Midlands accountancy firm Harben Barker has won an appeal against a ruling that the firm was acting negligently when it failed to recommend a non-dom client, Hossein Mehjoo, should seek specialist advice on a complex tax planning product that would have helped the businessman avoid a £850,000 capital gains tax (CGT) liability for the sale of shares in his fashion company report Harris & Co accountants Northampton
The judgment in the Court of Appeal in Mehjoo v Harben Barker (a firm) & Anor  EWCA Civ 358 overturned previous court rulings in the long-running case, made it clear that accountancy firms do not have a general duty to recommend sophisticated tax planning schemes to their clients.
The case concerned an Iranian businessman, Hossein Mehjoo, who retained his Iranian domicile of origin for UK tax purposes. He had previously successfully sued Harben Barker for £1.4m after the firm failed to recommend he use an offshore tax avoidance scheme – known as the Bearer Warrant Scheme (BWS) – in order to reduce his CGT bill.

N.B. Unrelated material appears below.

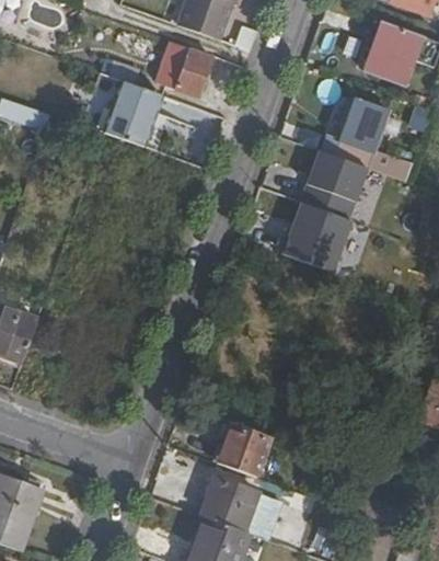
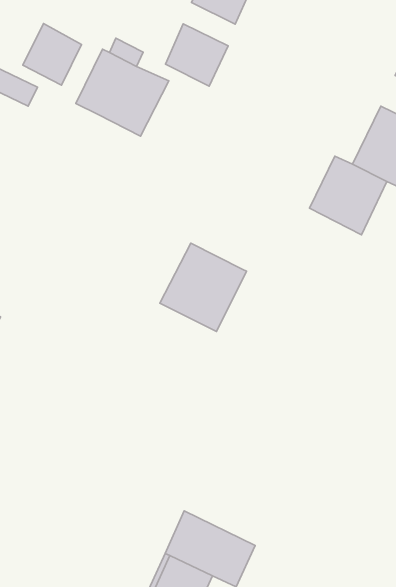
building: none -> [23,24,82,85]
building: [278,197,351,273] -> [160,243,246,331]
building: [218,424,272,477] -> none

Mejhoo had argued, and other court judgments had accepted, that the accountant who dealt with him at Harben Barker should have been aware both of his non-dom status and of options such as the BWS.
However, the judges at the Court of Appeal said such a decision was not ‘sustainable’ since Harben Barker ‘were not and had never held themselves out to be specialist tax planners’.

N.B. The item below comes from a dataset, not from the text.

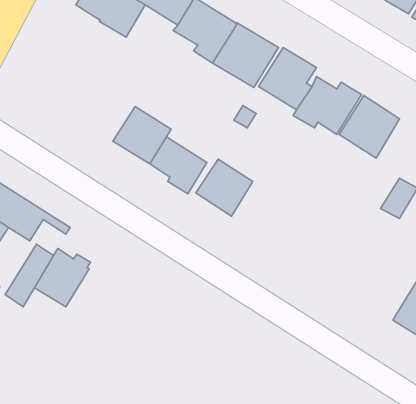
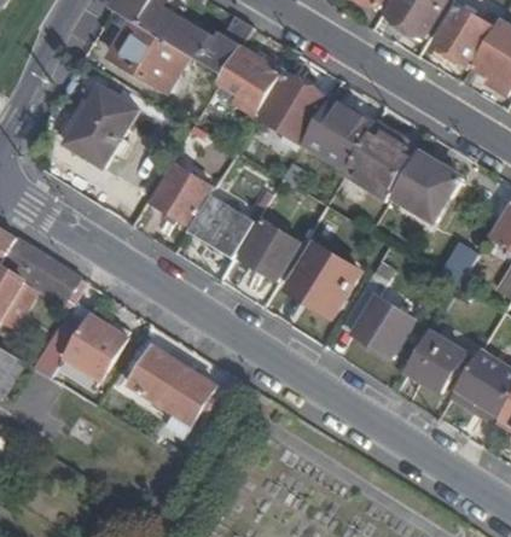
building: none -> [63,86,137,167]
building: none -> [286,244,359,316]
building: none -> [341,246,417,358]
building: none -> [406,327,465,389]
building: none -> [128,346,214,439]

Lord Justice Patten said: ‘I am not therefore persuaded that HB were under any duty to advise the claimant of significant tax advantages which, to their reasonable knowledge, did not exist.’

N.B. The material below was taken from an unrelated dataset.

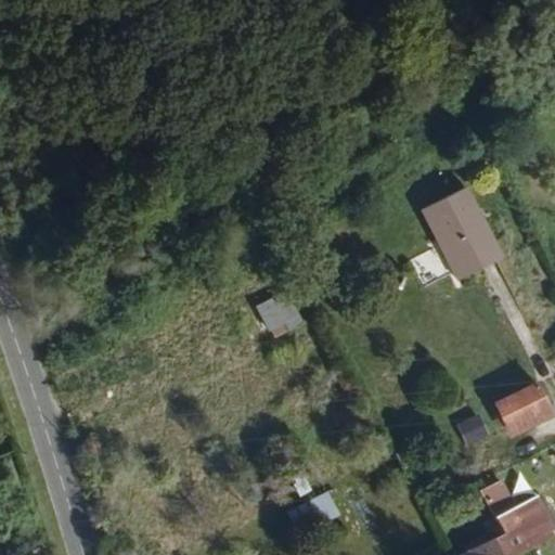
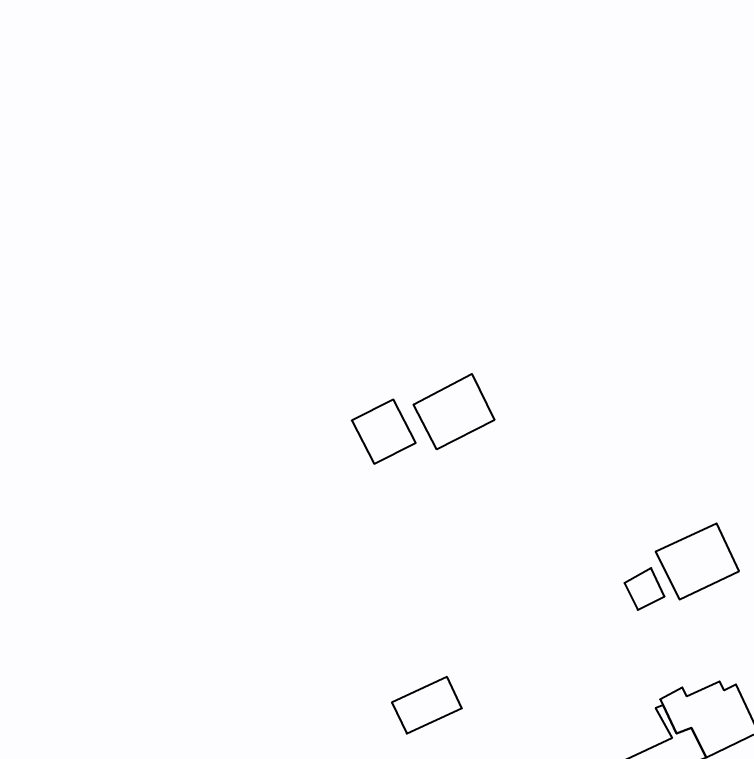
building: [423,186,504,281] -> none
building: none -> [414,374,494,449]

Rob Morris, partner at City law firm RPC, said: ‘This ruling offers a lot of protection from negligence claims for generalist accountancy firms who don’t offer specialist tax planning advice. It means that accountancy firms will not be liable for failing to recommend a complex tax planning product unless they specifically offer this service to clients.’
Morris said the Court of Appeal decision was also significant for professional firms that build a close relationship with a client over a number of years without updating their engagement terms, as court was reluctant to find that the accountancy practice assumed a duty to volunteer advice on issues it had not expressly agreed to in its written retainer.
The Court of Appeal referred to the information provided by the firm to Mejhoo regarding the terms of engagement, which included ‘general tax-planning advice on the best use of reliefs.’ The judges said: ‘Any more specialised services than that would have to be specifically requested by the claimant and it would then be a matter for Harben Barker to decide whether and, if so, how such a request would be accommodated.’
As a result, the judges concluded that in the earlier High Court verdict in the case, ‘the judge was wrong to find that Harben Barker were in breach of duty and it is therefore unnecessary to consider the various issues raised about causation and remoteness of damage’.
The claim against the firm was dismissed.
"This decision is good news for accountants, many of whom had been concerned that the High Court ruling meant that they had a duty to advise clients about tax avoidance schemes," said Meg Wilson, tax specialist writer at CCH.
"I never inferred this from the earlier ruling, as it seemed to be more about accountants ensuring they seek specialist advice when dealing with areas of tax legislation not sufficiently equipped to deal with.
"However given the ruling that the tax advantages of the possible non-dom status of the client in this case were only relevant if the shares were located outside the UK and that this is not something the accountant could have been expected to know was achievable, the accountant did not even need to mention that the client’s domicile status could even be an issue."